▶ EXERCISE INPUT

BEGIN

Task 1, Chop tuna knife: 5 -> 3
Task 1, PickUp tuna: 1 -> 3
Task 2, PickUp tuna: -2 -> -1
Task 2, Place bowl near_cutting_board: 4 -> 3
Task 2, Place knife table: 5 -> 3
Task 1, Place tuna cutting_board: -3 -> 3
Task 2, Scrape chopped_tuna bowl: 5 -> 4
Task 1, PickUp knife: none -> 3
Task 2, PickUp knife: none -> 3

END
BEGIN

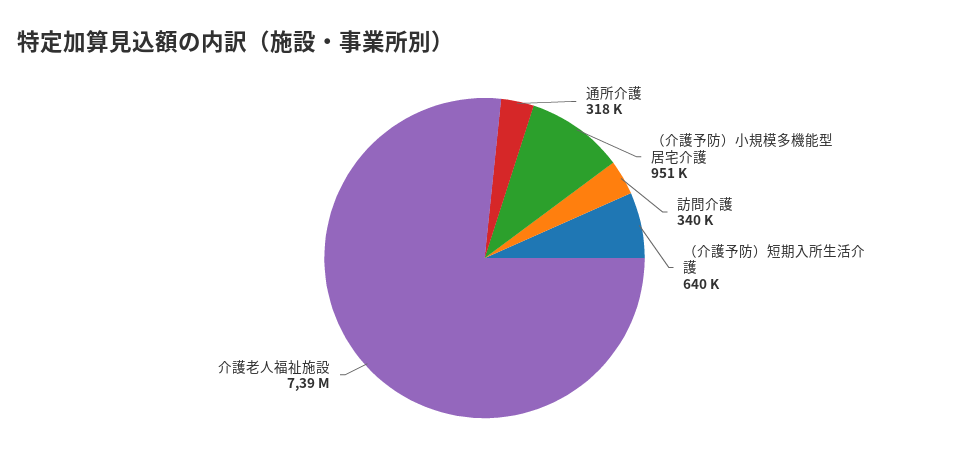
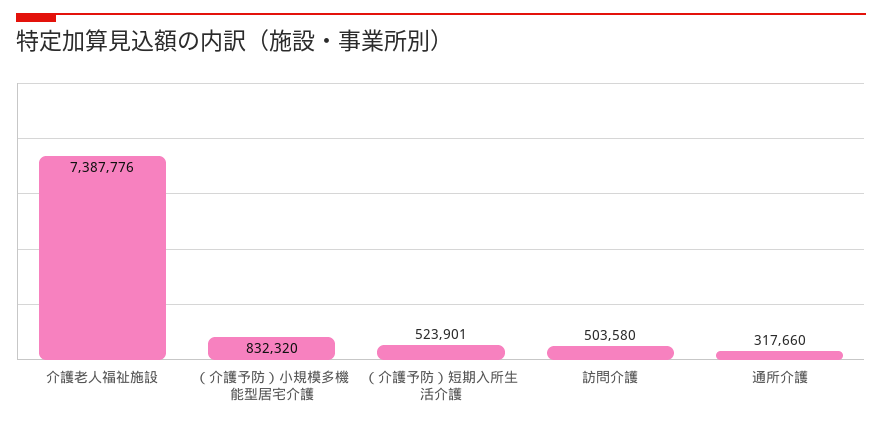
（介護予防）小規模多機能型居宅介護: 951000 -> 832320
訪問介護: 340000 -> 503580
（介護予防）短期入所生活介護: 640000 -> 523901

END
BEGIN

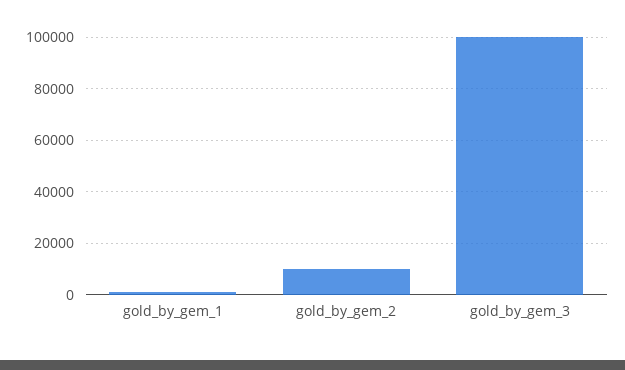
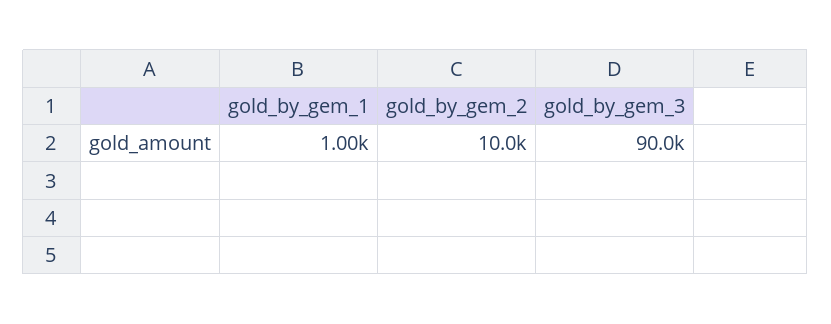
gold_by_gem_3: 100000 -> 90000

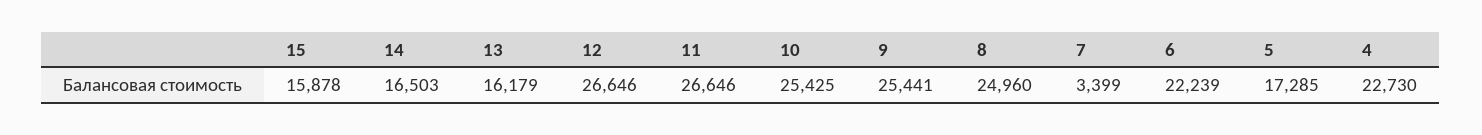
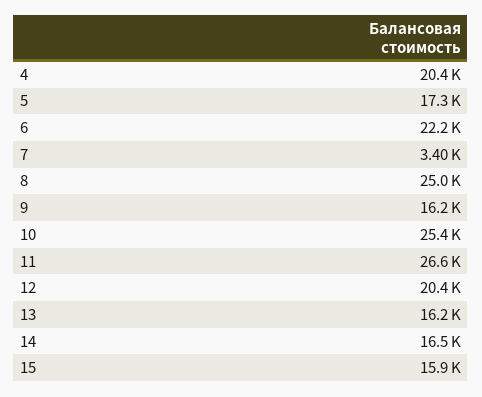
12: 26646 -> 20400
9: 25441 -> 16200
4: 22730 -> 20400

END

▶ WHAT NEEDS TO BE DONE
From the listing above, the lines starting with the one that has "Task 1, Chop tuna knife: 5 -> 3" and running through the one that has "Task 2, PickUp knife: none -> 3" should be copied exactly, ends included.

▶ ANSWER
Task 1, Chop tuna knife: 5 -> 3
Task 1, PickUp tuna: 1 -> 3
Task 2, PickUp tuna: -2 -> -1
Task 2, Place bowl near_cutting_board: 4 -> 3
Task 2, Place knife table: 5 -> 3
Task 1, Place tuna cutting_board: -3 -> 3
Task 2, Scrape chopped_tuna bowl: 5 -> 4
Task 1, PickUp knife: none -> 3
Task 2, PickUp knife: none -> 3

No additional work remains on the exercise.